* **Aim of the exercise**:
Select every line of the records that contains the string "present". Treat uppercase and lowercase letters as distinct.

--- START ---

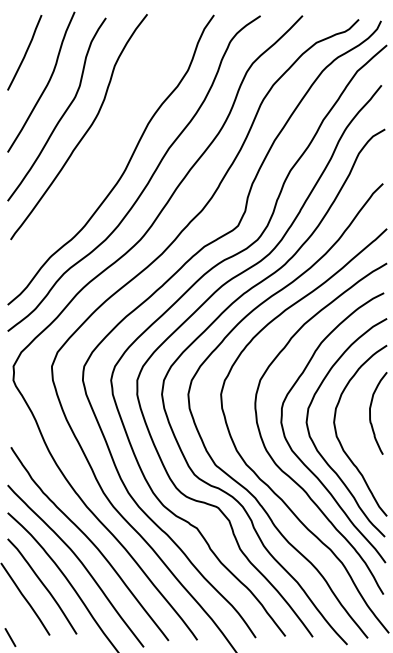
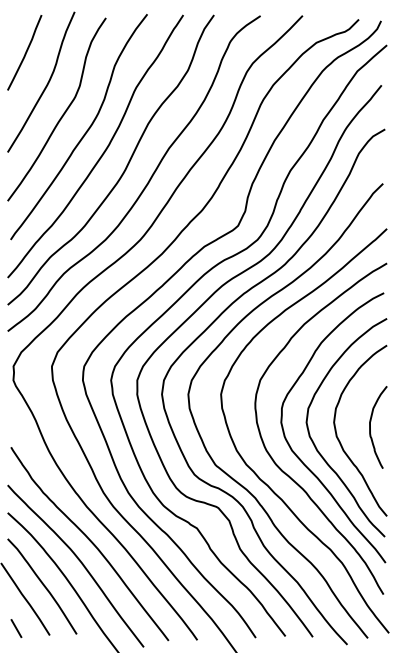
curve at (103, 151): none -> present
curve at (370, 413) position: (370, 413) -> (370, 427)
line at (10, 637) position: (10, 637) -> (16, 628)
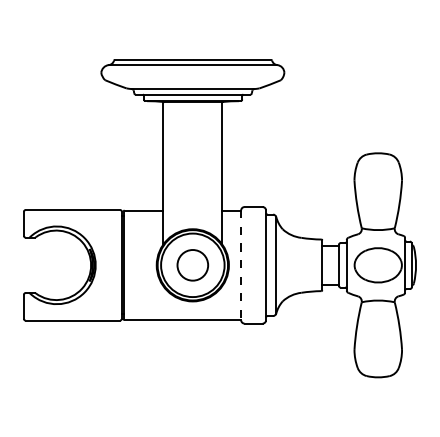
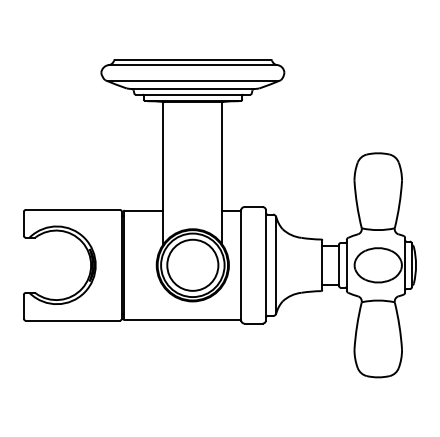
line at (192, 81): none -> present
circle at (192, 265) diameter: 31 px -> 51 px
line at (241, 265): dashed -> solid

--- END ---

* **Solution to the exercise**:
curve at (103, 151): none -> present
line at (192, 81): none -> present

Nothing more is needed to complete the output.